Sweetness_ The Enigmatic Life of Walter Payton - Jeff Pearlman [200]
Once, while flying to an event, Payton sat next to a woman in first class who turned toward him and said, “Do I know you from somewhere?” Payton leaned close and said, “Actually, I’m one of the world’s most famous male strippers. You’ve probably seen me perform.” Payton rose, removed his jacket, and pretended to begin his routine. The woman was mortified until a boy approached and said, “Mr. Payton, can I have your autograph?”
She laughed uproariously. “Oh my God,” the woman said, cackling. “That’s the best trick anyone has ever played on me.” An executive with Wendy’s, she handed Payton a card that provided him a lifetime of free hamburgers. “Let’s just say they knew him at the Wendy’s drive-thru,” said Tucker, who worked with Payton after his retirement as the executive director of his charitable foundation. “He loved those free burgers.”
Walter Payton was a man who was recognized all over the country, yet he suddenly found himself very much alone. He kept in regular contact with none of his ex-teammates or coaches, and had long ago established a distant relationship with his older brother, Eddie. “When Eddie would call, a lot of the time Walter pretended he wasn’t there,” said Quirk. “He didn’t have much to talk with his brother about. The bond was iffy.”
While Walter and Connie remained married, it was a union solely in name and finances. “I started working for Walter in 1987,” said Tucker. “I didn’t even know he was married until probably a year later. I just thought Connie was the mother of his kids.” Shortly after his retirement, Payton—a spokesperson for Inland Property, a real estate firm—was provided with a free fully furnished two-bedroom apartment on Chestnut Street in downtown Chicago. He eventually split his time between there, a 3,500-square foot home he purchased in the Chicago suburb of West Dundee, Illinois, and the family house at 34 Mudhank (depending on when he wanted to be at the house with Jarrett, now seven, and Brittney, three). Husband and wife spoke when necessary, and Walter’s dalliances were becoming common knowledge throughout Chicago. He confided in those he was close with that, when his children graduated high school, he would divorce Connie once and for all. “He didn’t want the children to go through the rigors of a celebrity divorce,” said Tucker. “He knew what the spotlight felt like when it was negative, and he hated the idea of Jarrett and Brittney experiencing any of that.”

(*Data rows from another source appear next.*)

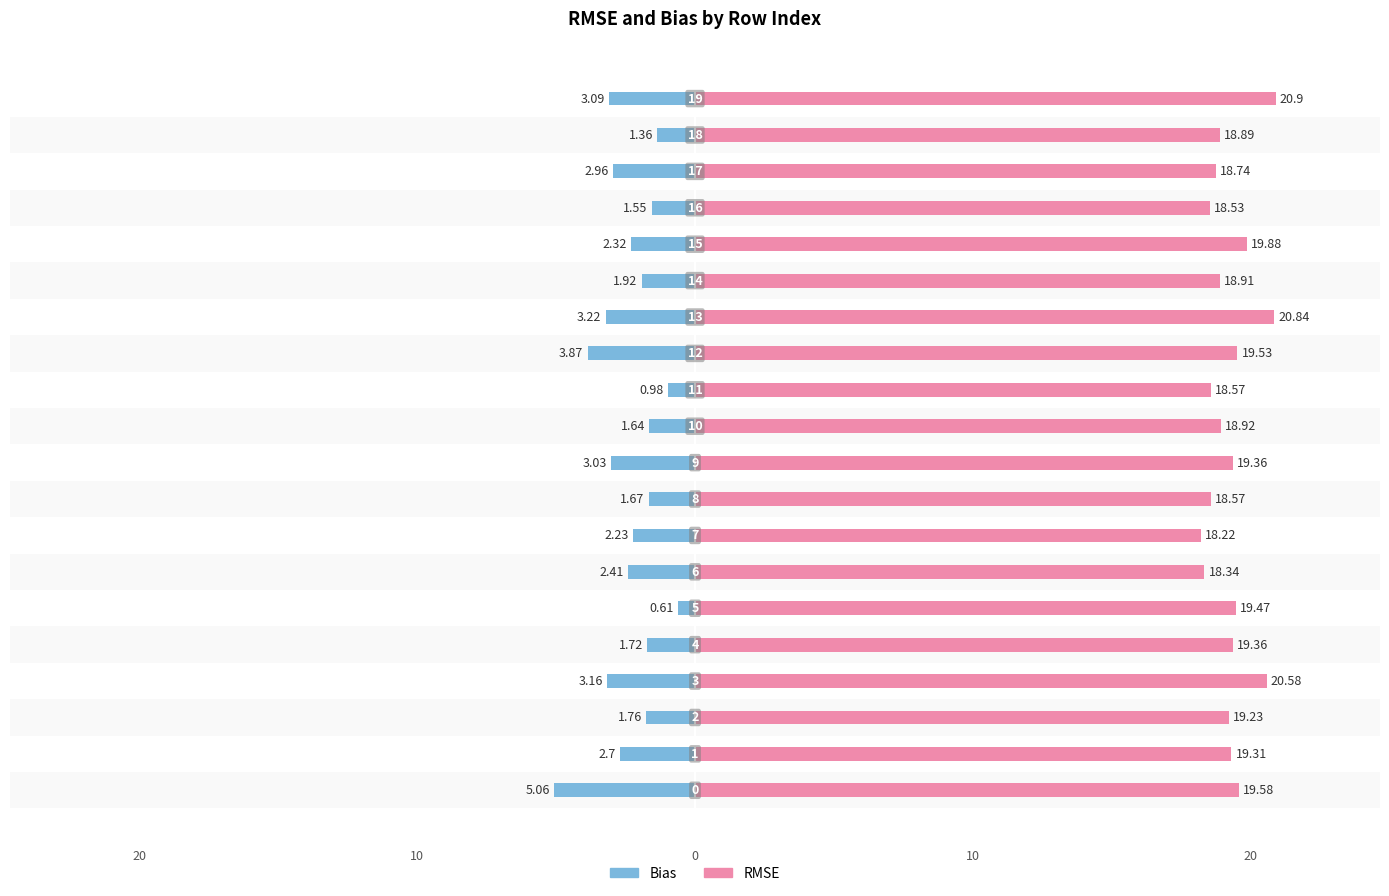

What is the highest value of the Bias series?

-0.6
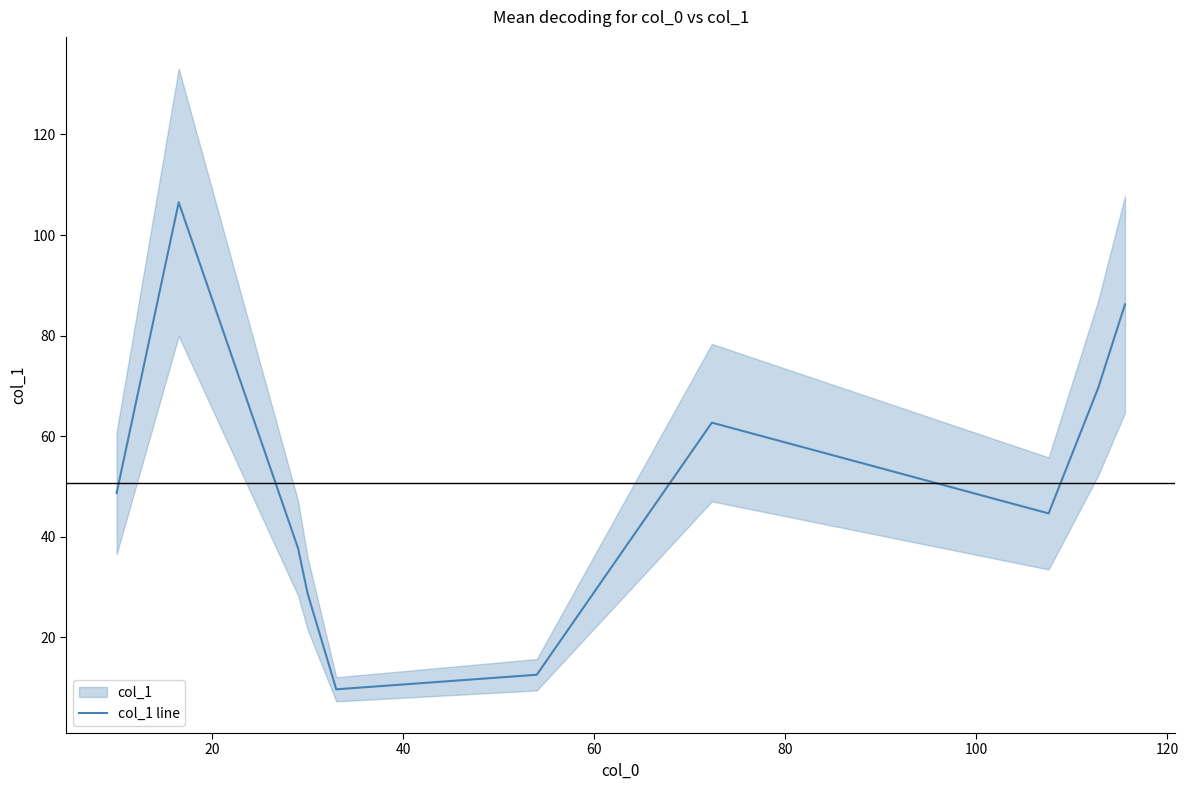

How many interior local peaks (higher than both neighbors) does the data have?

2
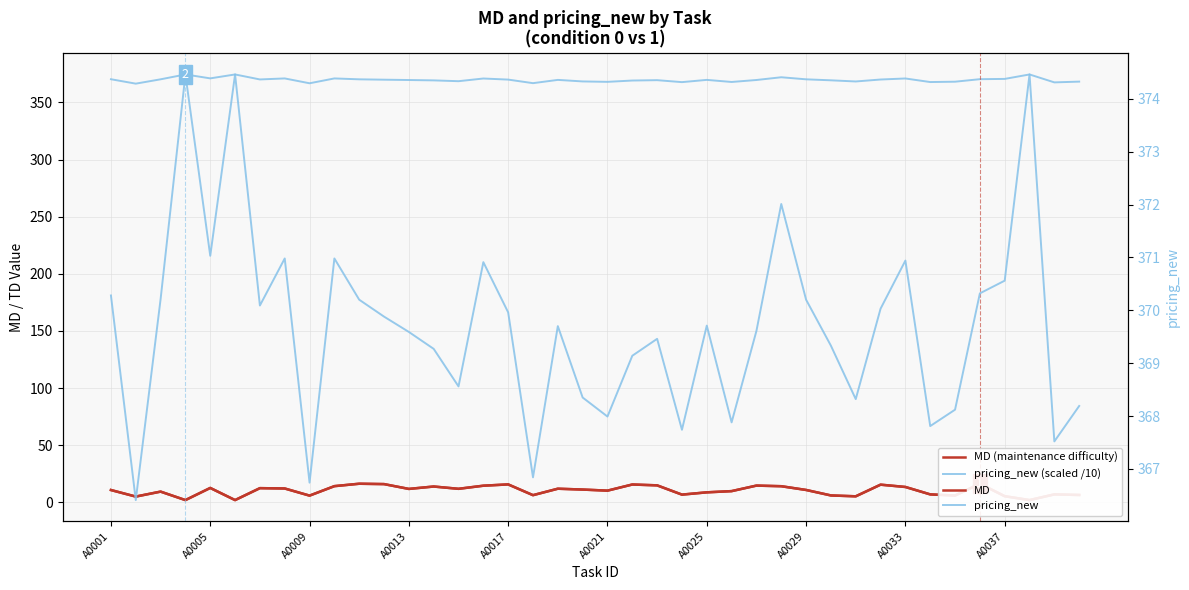

Is the value of pricing_new at 19 greater than the value of pricing_new (scaled /10) at A0021?

No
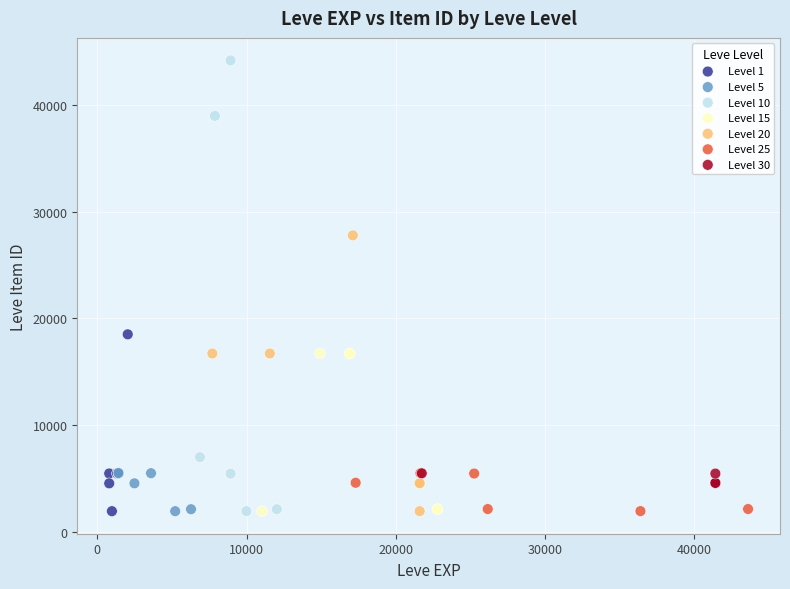

Which series has the largest Y range (max minus min)?

Level 10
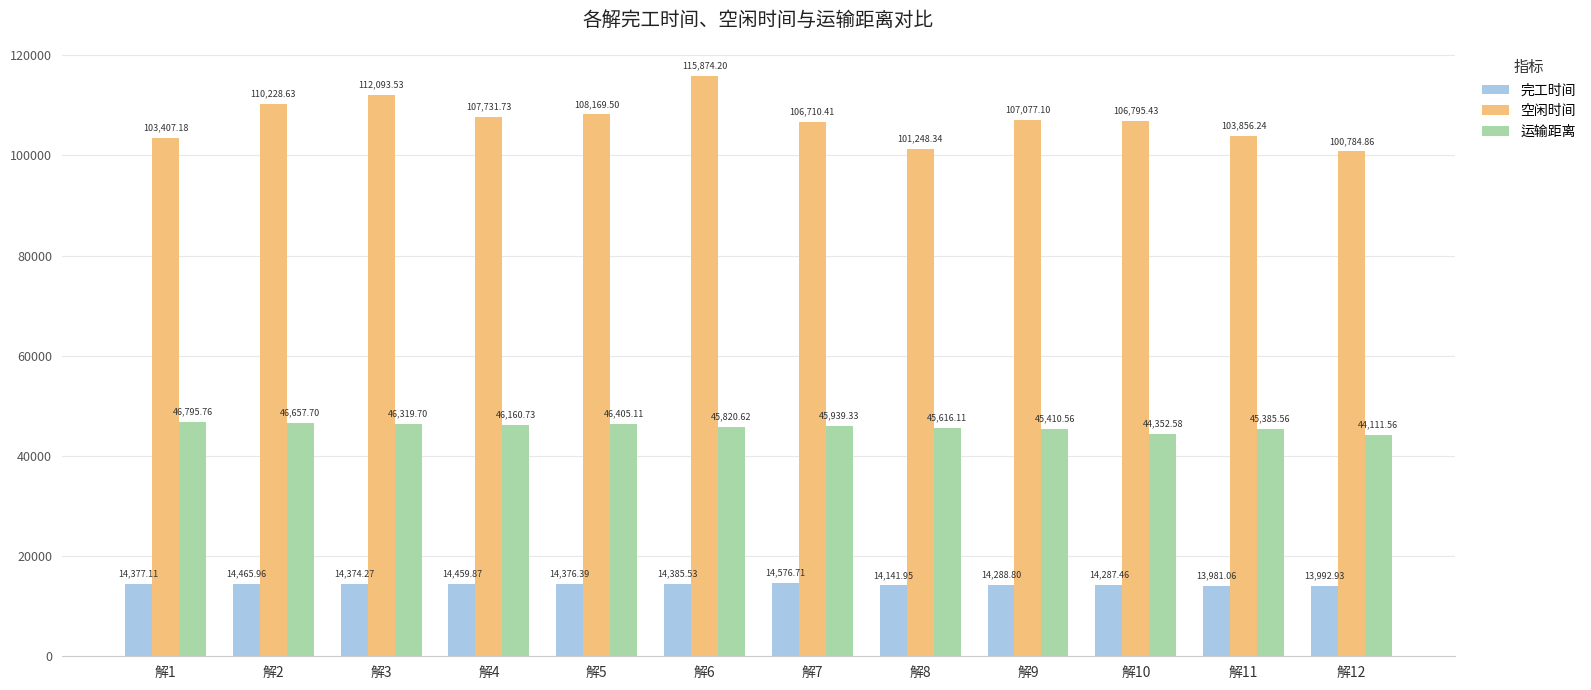

List the series in order of their overall mean, highest first.

空闲时间, 运输距离, 完工时间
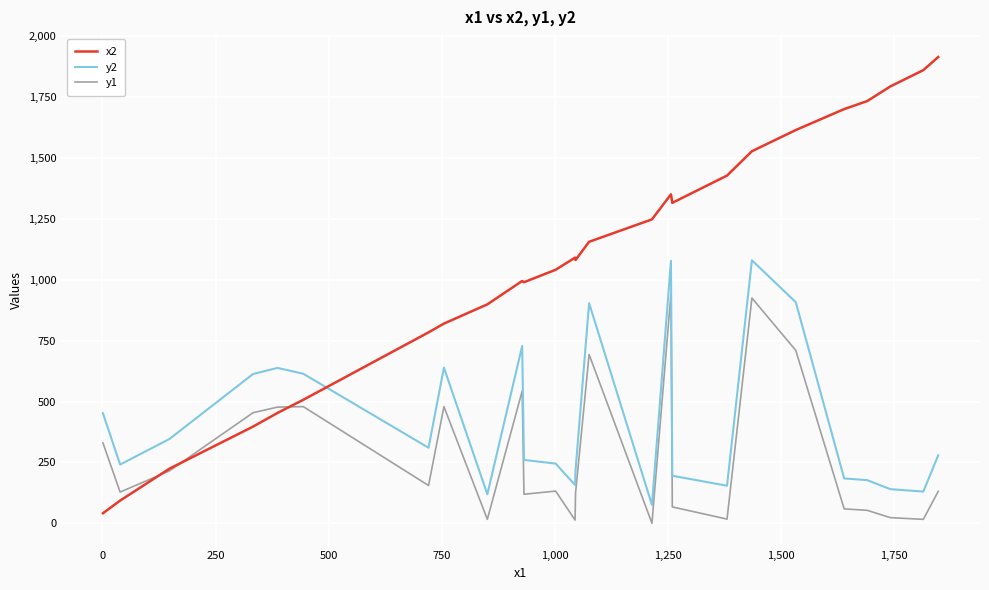

Count the number of data series in this chart.

3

To those he trusted, Walter claimed he had never actually wanted to marry Connie; that the pressures of being young and alone had forced him to make a terrible mistake. He didn’t necessarily hate her, but there was no love or, for that matter, like. There hadn’t been for a long time. “Walter knew that if he left Connie all the work he’d done to his image would go by the wayside,” said Ron Atlas, his longtime friend. “Connie was very well liked, and that was a problem. When they were a real couple, friends would always side with Connie when they argued, because she seemed like such a sweet person.”
Of all the people he knew, Payton’s closest confidant was, interestingly, Ginny Quirk.